In People v. Lynch, a divided Supreme Court today holds a sentence that is erroneous under retroactive application of 2021 legislation is prejudicial unless the error is harmless beyond a reasonable doubt. The legislation, Senate Bill 567, precludes imposition of the highest of three possible sentencing terms unless a trier of fact has found, or the defendant has stipulated to, aggravating circumstances.

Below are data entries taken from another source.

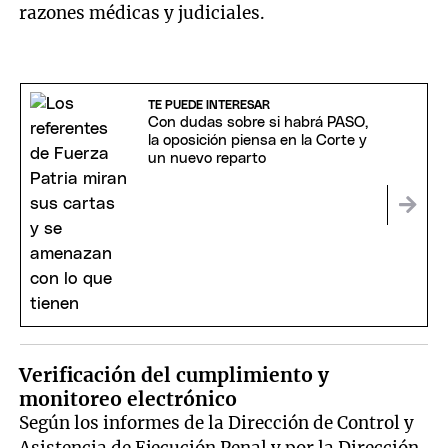
razones médicas y judiciales.
TE PUEDE INTERESAR
Con dudas sobre si habrá PASO,
la oposición piensa en la Corte y
un nuevo reparto
Verificación del cumplimiento y
monitoreo electrónico
Según los informes de la Dirección de Control y
Asistencia de Ejecución Penal y por la Dirección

The court’s opinion by Justice Carol Corrigan— for herself and Justices Goodwin Liu, Joshua Groban, and Kelli Evans — rejects the defendant’s argument that reversal should be automatic, but it says that a sentence imposed under pre-SB 567 law must be reversed “unless the reviewing court concludes beyond a reasonable doubt that a jury, applying that same standard, would have found true all of the aggravating facts upon which the court relied to conclude the upper term was justified, or that those facts were otherwise proved true in compliance with the current statute.” (Emphasis added.) Also, “the record must clearly indicate that the court would have found an upper term justified had it been aware of its more limited discretion.” The court reasons that, under the old law, “[t]he trial court’s substitution of its own factfinding for that of a jury, and its application of a lower standard of proof, are not mere state statutory errors. They are errors that run counter to the high court’s interpretation of the federal constitution.”
Justice Leondra Kruger concurs and dissents in an opinion signed by Justice Martin Jenkins. She agrees with the bottom line that the defendant is entitled to new sentencing proceedings (albeit under a more forgiving standard of review than the majority employs), but asserts that “the majority goes too far in holding that a violation of the new statutory right to a jury finding on each and every aggravating fact is also, perforce, a violation of the federal Constitution.” (Emphasis added.) Justice Kruger says that although the findings necessary to allow imposition of the highest term now must be made by a jury beyond a reasonable doubt, that “is because the Legislature has chosen to impose this requirement as a matter of state law; it is not because the Constitution demands it.”
While the majority holds that “under the current statute a Sixth Amendment violation occurs when the trial court relies on unproven aggravating facts to impose an upper term sentence, even if some other aggravating facts relied on have been properly established,” Justice Kruger says, “As long as a single aggravating circumstance would have been found true by the jury or admitted to by the defendant, the Sixth Amendment is satisfied.”
Chief Justice Patricia Guerrero dissents. She believes that “a trial court errs under the federal Constitution only if it imposes an upper term sentence and no aggravating facts have been proved in accordance with the Sixth Amendment [right to a jury trial].” (Emphasis added.) Unlike the majority and Justices Kruger and Jenkins, the Chief Justice concludes reversal is improper because “it was not reasonably probable the court would have selected a lesser sentence if it had applied the current [sentencing law].”
The court reverses the partially divided Third District Court of Appeal unpublished opinion. Additionally, it disapproves the First District, Division One opinion in People v. Hall (2023) 97 Cal.App.5th 1084, the Second District, Division Six, opinion in People v. Ruiz (2023) 97 Cal.App.5th 1068, the Fifth District decisions in People v. Falcon (2023) 92 Cal.App.5th 911 and People v. Dunn (2022) 81 Cal.App.5th 394, the Fourth District, Division Two, opinions in People v. Butler (2023) 89 Cal.App.5th 953 and People v. Lewis (2023) 88 Cal.App.5th 1125, the First District, Division Three, decisions in People v. Ross (2022) 86 Cal.App.5th 1346 and People v. Flores (2022) 75 Cal.App.5th 495, the Third District’s opinion in People v. Zabelle (2022) 80 Cal.App.5th 1098, and the Fourth District, Division One, decision in People v. Lopez (2022) 78 Cal.App.5th 459.
Hall, Ruiz, Falcon, Butler, Lewis, Ross, and Dunn, are grant-and-holds for today’s opinion. The court denied a depublication request in Flores (there was no petition for review) with Justice Liu filing a concurring statement. (See here.)